Task item:
Transcribe each record exactly; skip any picture.
*** Opening of Data records ***
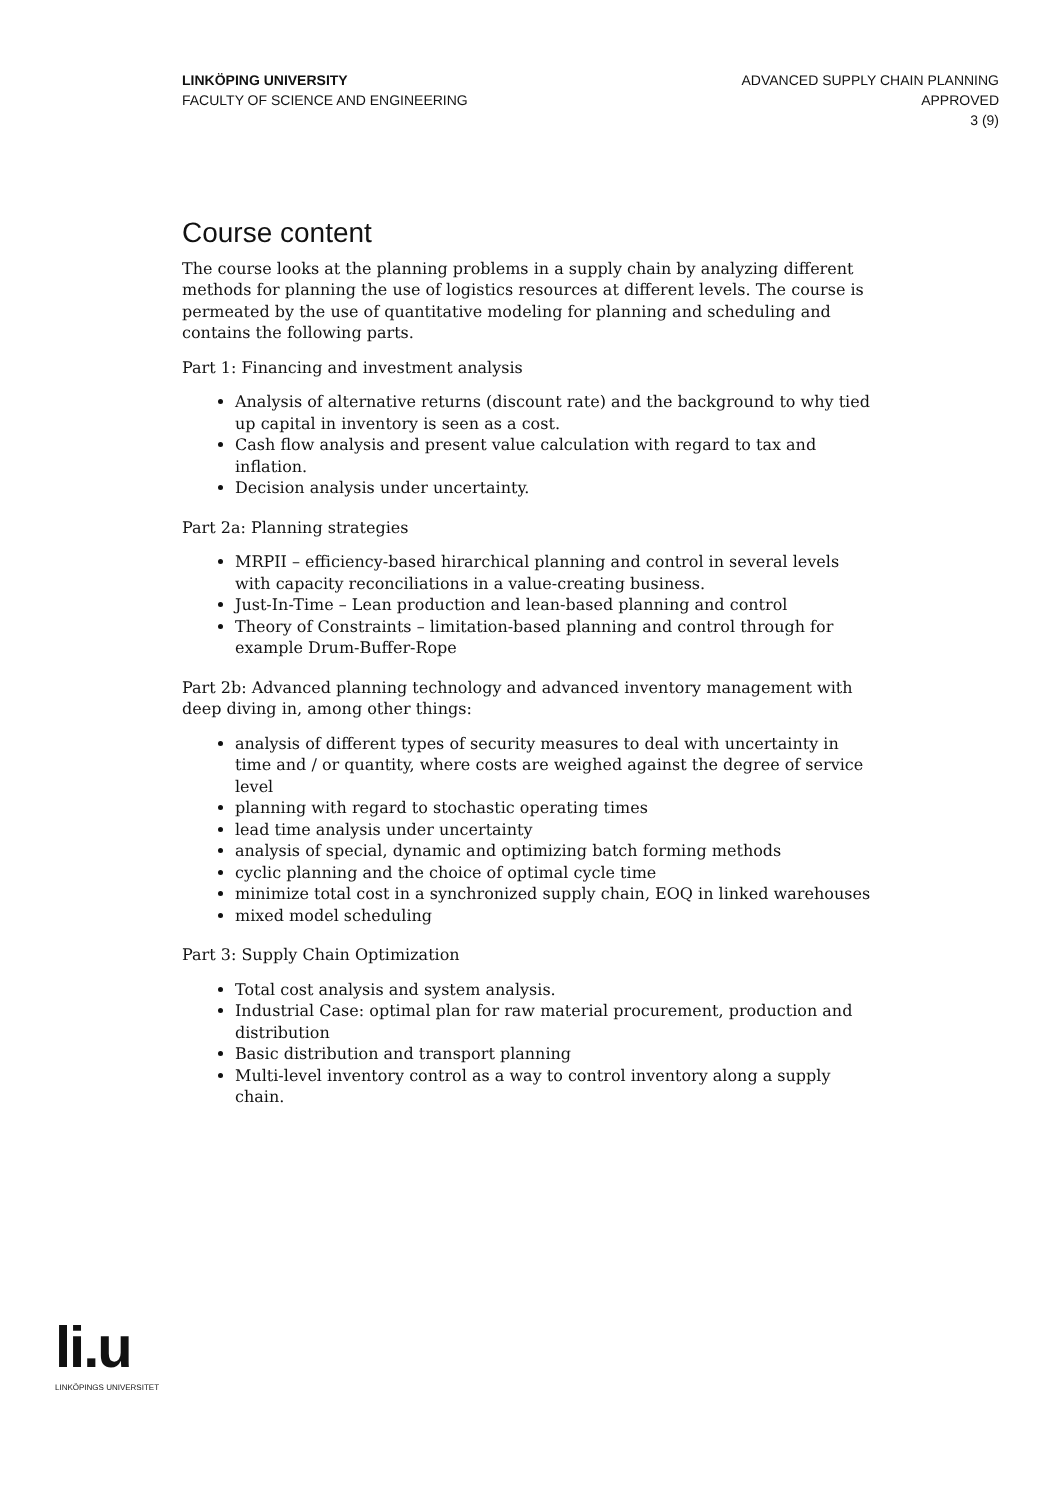LINKÖPING UNIVERSITY
FACULTY OF SCIENCE AND ENGINEERING
ADVANCED SUPPLY CHAIN PLANNING
APPROVED
3 (9)
Course content
The course looks at the planning problems in a supply chain by analyzing different methods for planning the use of logistics resources at different levels. The course is permeated by the use of quantitative modeling for planning and scheduling and contains the following parts.
Part 1: Financing and investment analysis
Analysis of alternative returns (discount rate) and the background to why tied up capital in inventory is seen as a cost.
Cash flow analysis and present value calculation with regard to tax and inflation.
Decision analysis under uncertainty.
Part 2a: Planning strategies
MRPII – efficiency-based hirarchical planning and control in several levels with capacity reconciliations in a value-creating business.
Just-In-Time – Lean production and lean-based planning and control
Theory of Constraints – limitation-based planning and control through for example Drum-Buffer-Rope
Part 2b: Advanced planning technology and advanced inventory management with deep diving in, among other things:
analysis of different types of security measures to deal with uncertainty in time and / or quantity, where costs are weighed against the degree of service level
planning with regard to stochastic operating times
lead time analysis under uncertainty
analysis of special, dynamic and optimizing batch forming methods
cyclic planning and the choice of optimal cycle time
minimize total cost in a synchronized supply chain, EOQ in linked warehouses
mixed model scheduling
Part 3: Supply Chain Optimization
Total cost analysis and system analysis.
Industrial Case: optimal plan for raw material procurement, production and distribution
Basic distribution and transport planning
Multi-level inventory control as a way to control inventory along a supply chain.
li.u
LINKÖPINGS UNIVERSITET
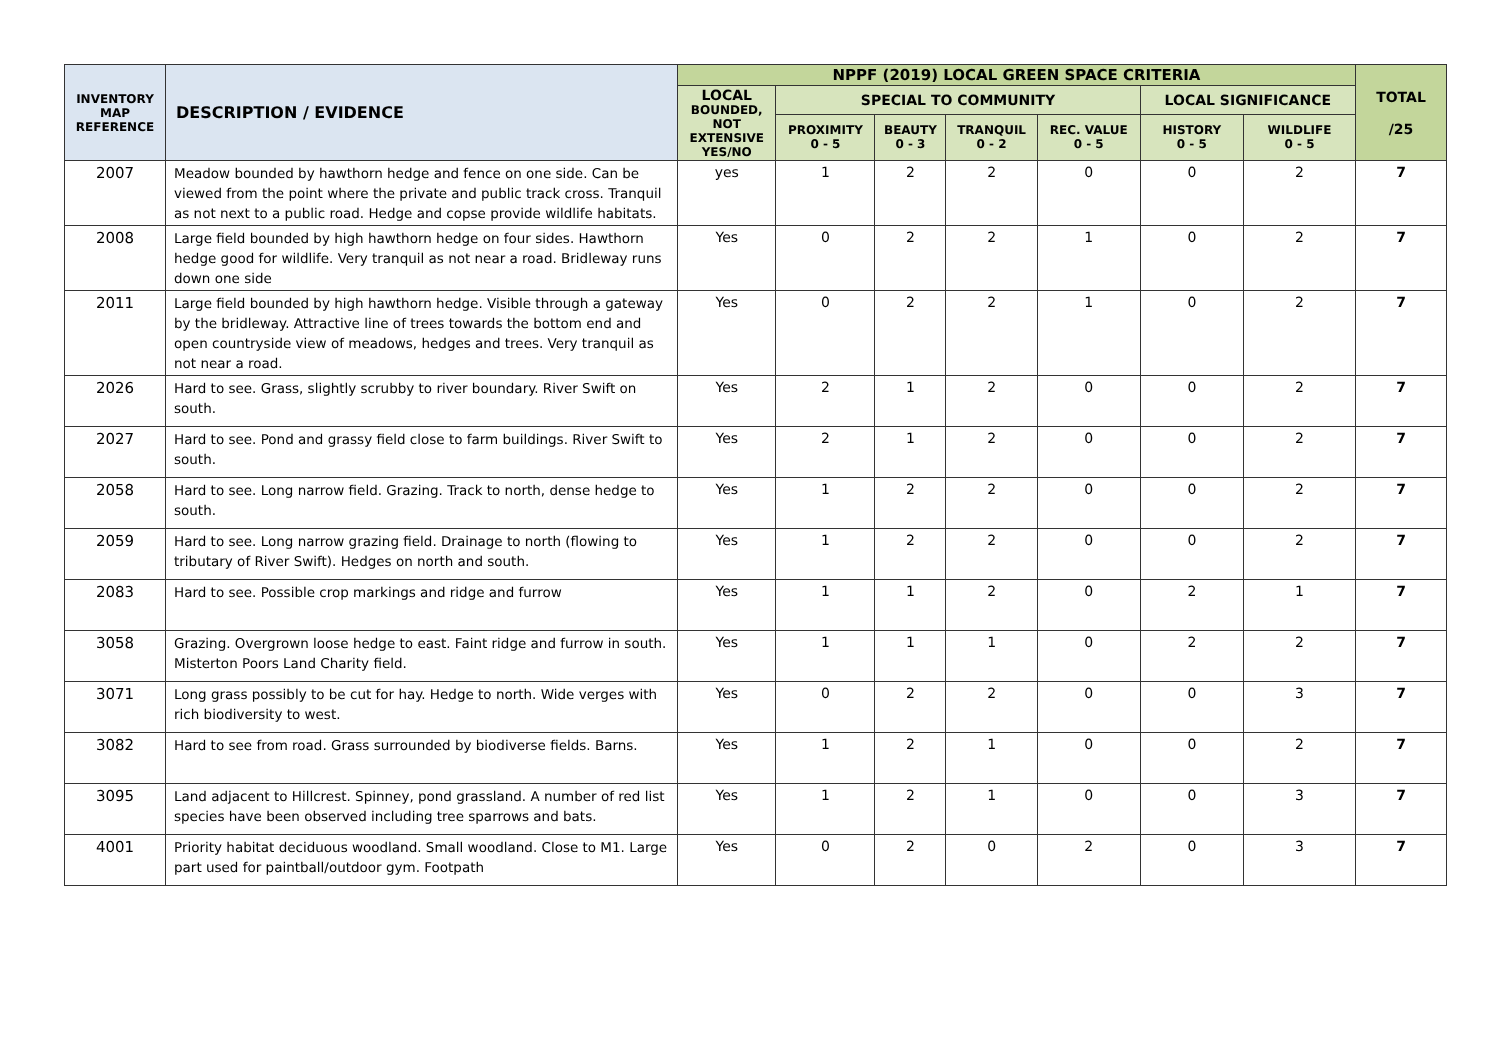| INVENTORY MAP REFERENCE | DESCRIPTION / EVIDENCE | NPPF (2019) LOCAL GREEN SPACE CRITERIA | | | | | | | TOTAL /25 |
| --- | --- | --- | --- | --- | --- | --- | --- | --- | --- |
| | | LOCAL BOUNDED, NOT EXTENSIVE YES/NO | SPECIAL TO COMMUNITY | | | | LOCAL SIGNIFICANCE | | |
| | | | PROXIMITY 0 - 5 | BEAUTY 0 - 3 | TRANQUIL 0 - 2 | REC. VALUE 0 - 5 | HISTORY 0 - 5 | WILDLIFE 0 - 5 | |
| 2007 | Meadow bounded by hawthorn hedge and fence on one side. Can be viewed from the point where the private and public track cross. Tranquil as not next to a public road. Hedge and copse provide wildlife habitats. | yes | 1 | 2 | 2 | 0 | 0 | 2 | 7 |
| 2008 | Large field bounded by high hawthorn hedge on four sides. Hawthorn hedge good for wildlife. Very tranquil as not near a road. Bridleway runs down one side | Yes | 0 | 2 | 2 | 1 | 0 | 2 | 7 |
| 2011 | Large field bounded by high hawthorn hedge. Visible through a gateway by the bridleway. Attractive line of trees towards the bottom end and open countryside view of meadows, hedges and trees. Very tranquil as not near a road. | Yes | 0 | 2 | 2 | 1 | 0 | 2 | 7 |
| 2026 | Hard to see. Grass, slightly scrubby to river boundary. River Swift on south. | Yes | 2 | 1 | 2 | 0 | 0 | 2 | 7 |
| 2027 | Hard to see. Pond and grassy field close to farm buildings. River Swift to south. | Yes | 2 | 1 | 2 | 0 | 0 | 2 | 7 |
| 2058 | Hard to see. Long narrow field. Grazing. Track to north, dense hedge to south. | Yes | 1 | 2 | 2 | 0 | 0 | 2 | 7 |
| 2059 | Hard to see. Long narrow grazing field. Drainage to north (flowing to tributary of River Swift). Hedges on north and south. | Yes | 1 | 2 | 2 | 0 | 0 | 2 | 7 |
| 2083 | Hard to see. Possible crop markings and ridge and furrow | Yes | 1 | 1 | 2 | 0 | 2 | 1 | 7 |
| 3058 | Grazing. Overgrown loose hedge to east. Faint ridge and furrow in south. Misterton Poors Land Charity field. | Yes | 1 | 1 | 1 | 0 | 2 | 2 | 7 |
| 3071 | Long grass possibly to be cut for hay. Hedge to north. Wide verges with rich biodiversity to west. | Yes | 0 | 2 | 2 | 0 | 0 | 3 | 7 |
| 3082 | Hard to see from road. Grass surrounded by biodiverse fields. Barns. | Yes | 1 | 2 | 1 | 0 | 0 | 2 | 7 |
| 3095 | Land adjacent to Hillcrest. Spinney, pond grassland. A number of red list species have been observed including tree sparrows and bats. | Yes | 1 | 2 | 1 | 0 | 0 | 3 | 7 |
| 4001 | Priority habitat deciduous woodland. Small woodland. Close to M1. Large part used for paintball/outdoor gym. Footpath | Yes | 0 | 2 | 0 | 2 | 0 | 3 | 7 |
*** Close of Data records ***
Response:
LINKÖPING UNIVERSITY
FACULTY OF SCIENCE AND ENGINEERING
ADVANCED SUPPLY CHAIN PLANNING
APPROVED
3 (9)
Course content
The course looks at the planning problems in a supply chain by analyzing different methods for planning the use of logistics resources at different levels. The course is permeated by the use of quantitative modeling for planning and scheduling and contains the following parts.
Part 1: Financing and investment analysis
Analysis of alternative returns (discount rate) and the background to why tied up capital in inventory is seen as a cost.
Cash flow analysis and present value calculation with regard to tax and inflation.
Decision analysis under uncertainty.
Part 2a: Planning strategies
MRPII – efficiency-based hirarchical planning and control in several levels with capacity reconciliations in a value-creating business.
Just-In-Time – Lean production and lean-based planning and control
Theory of Constraints – limitation-based planning and control through for example Drum-Buffer-Rope
Part 2b: Advanced planning technology and advanced inventory management with deep diving in, among other things:
analysis of different types of security measures to deal with uncertainty in time and / or quantity, where costs are weighed against the degree of service level
planning with regard to stochastic operating times
lead time analysis under uncertainty
analysis of special, dynamic and optimizing batch forming methods
cyclic planning and the choice of optimal cycle time
minimize total cost in a synchronized supply chain, EOQ in linked warehouses
mixed model scheduling
Part 3: Supply Chain Optimization
Total cost analysis and system analysis.
Industrial Case: optimal plan for raw material procurement, production and distribution
Basic distribution and transport planning
Multi-level inventory control as a way to control inventory along a supply chain.
li.u
LINKÖPINGS UNIVERSITET
| INVENTORY MAP REFERENCE | DESCRIPTION / EVIDENCE | NPPF (2019) LOCAL GREEN SPACE CRITERIA | | | | | | | TOTAL /25 |
| --- | --- | --- | --- | --- | --- | --- | --- | --- | --- |
| | | LOCAL BOUNDED, NOT EXTENSIVE YES/NO | SPECIAL TO COMMUNITY | | | | LOCAL SIGNIFICANCE | | |
| | | | PROXIMITY 0 - 5 | BEAUTY 0 - 3 | TRANQUIL 0 - 2 | REC. VALUE 0 - 5 | HISTORY 0 - 5 | WILDLIFE 0 - 5 | |
| 2007 | Meadow bounded by hawthorn hedge and fence on one side. Can be viewed from the point where the private and public track cross. Tranquil as not next to a public road. Hedge and copse provide wildlife habitats. | yes | 1 | 2 | 2 | 0 | 0 | 2 | 7 |
| 2008 | Large field bounded by high hawthorn hedge on four sides. Hawthorn hedge good for wildlife. Very tranquil as not near a road. Bridleway runs down one side | Yes | 0 | 2 | 2 | 1 | 0 | 2 | 7 |
| 2011 | Large field bounded by high hawthorn hedge. Visible through a gateway by the bridleway. Attractive line of trees towards the bottom end and open countryside view of meadows, hedges and trees. Very tranquil as not near a road. | Yes | 0 | 2 | 2 | 1 | 0 | 2 | 7 |
| 2026 | Hard to see. Grass, slightly scrubby to river boundary. River Swift on south. | Yes | 2 | 1 | 2 | 0 | 0 | 2 | 7 |
| 2027 | Hard to see. Pond and grassy field close to farm buildings. River Swift to south. | Yes | 2 | 1 | 2 | 0 | 0 | 2 | 7 |
| 2058 | Hard to see. Long narrow field. Grazing. Track to north, dense hedge to south. | Yes | 1 | 2 | 2 | 0 | 0 | 2 | 7 |
| 2059 | Hard to see. Long narrow grazing field. Drainage to north (flowing to tributary of River Swift). Hedges on north and south. | Yes | 1 | 2 | 2 | 0 | 0 | 2 | 7 |
| 2083 | Hard to see. Possible crop markings and ridge and furrow | Yes | 1 | 1 | 2 | 0 | 2 | 1 | 7 |
| 3058 | Grazing. Overgrown loose hedge to east. Faint ridge and furrow in south. Misterton Poors Land Charity field. | Yes | 1 | 1 | 1 | 0 | 2 | 2 | 7 |
| 3071 | Long grass possibly to be cut for hay. Hedge to north. Wide verges with rich biodiversity to west. | Yes | 0 | 2 | 2 | 0 | 0 | 3 | 7 |
| 3082 | Hard to see from road. Grass surrounded by biodiverse fields. Barns. | Yes | 1 | 2 | 1 | 0 | 0 | 2 | 7 |
| 3095 | Land adjacent to Hillcrest. Spinney, pond grassland. A number of red list species have been observed including tree sparrows and bats. | Yes | 1 | 2 | 1 | 0 | 0 | 3 | 7 |
| 4001 | Priority habitat deciduous woodland. Small woodland. Close to M1. Large part used for paintball/outdoor gym. Footpath | Yes | 0 | 2 | 0 | 2 | 0 | 3 | 7 |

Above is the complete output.